Supporting the Process With Supplements
For dogs whose anxiety is high enough that no amount of preparation seems to help them settle, some owners incorporate a calming supplement as part of their management approach. Lolahemp's calming supplements are formulated to help maintain calmness and support a normal, relaxed disposition in dogs — which can help bring the baseline arousal level down enough for other strategies to get traction.
Check in with your vet before starting, especially if your dog is already on any medication for anxiety.
Frequently Asked Questions
Is it cruel to leave a dog with separation anxiety alone? It's not cruel — it's unavoidable for most people. What matters is minimizing the duration where possible, setting the environment up to reduce distress, and actively working on the underlying anxiety in parallel. Management and treatment at the same time is the realistic approach.
How long can I leave a dog with separation anxiety? There's no universal answer — it depends on severity. A dog with mild anxiety might manage a few hours with good setup; a dog with severe anxiety may not be able to handle 20 minutes. Your camera data tells you more than any guideline can.
Will doggy daycare help with separation anxiety? Sometimes. Dogs whose anxiety is specifically about being alone — rather than about being away from one particular person — can do well in daycare. Dogs with person-specific attachment often show the same anxiety there. It's worth trying as a management tool, but it doesn't address the underlying issue.

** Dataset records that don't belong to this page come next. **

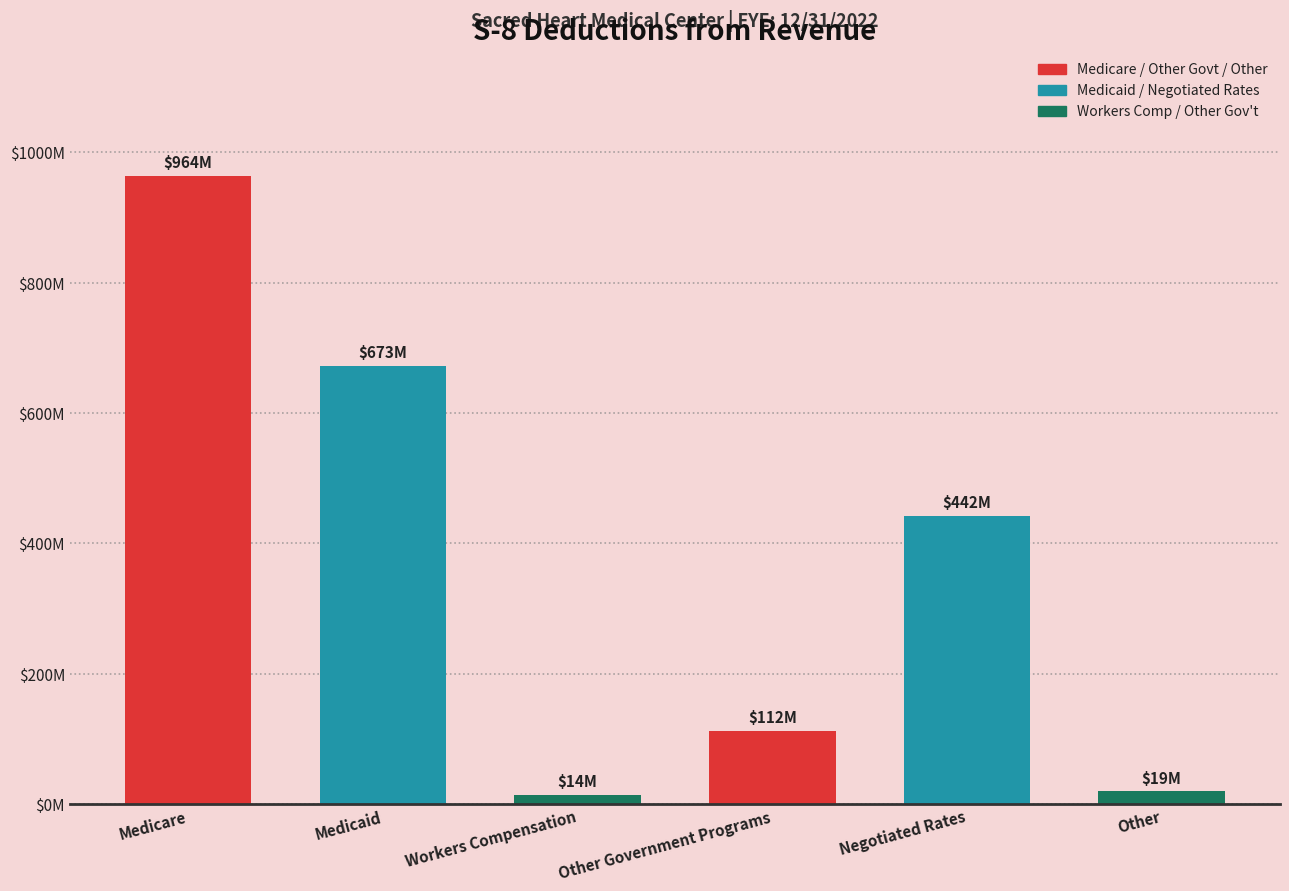

At which label is the value closest to 489068018?

Negotiated Rates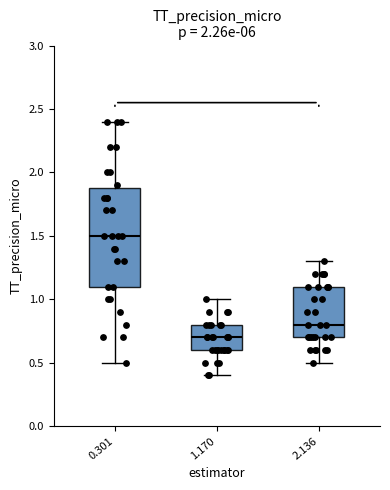

Reading left to right, read every box against the y-axis: the position of its median line, the range the box covers, and the ends of its whiskers. The values are not printed on the chart, so give them approximately, as read against the axis.

0.301: median 1.5, box 1.1 to 1.9, whiskers 0.5 to 2.4
1.170: median 0.7, box 0.6 to 0.8, whiskers 0.4 to 1.0
2.136: median 0.8, box 0.7 to 1.1, whiskers 0.5 to 1.3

Should I leave my dog in a crate or free in a room? For dogs with true separation anxiety, crates often escalate panic and can lead to self-injury. A small safe room or pen is usually a better option. That said, some dogs are actually calmer in a covered crate — your camera will tell you which camp your dog falls into.
My dog is fine at doggy daycare but panics at home alone — what does that mean? It likely means the anxiety is person-specific rather than a general fear of being alone. This is common in rescue dogs who've formed an intense attachment to one person. The full picture of rescue dog anxiety can help you understand what type you're dealing with and what that means for treatment.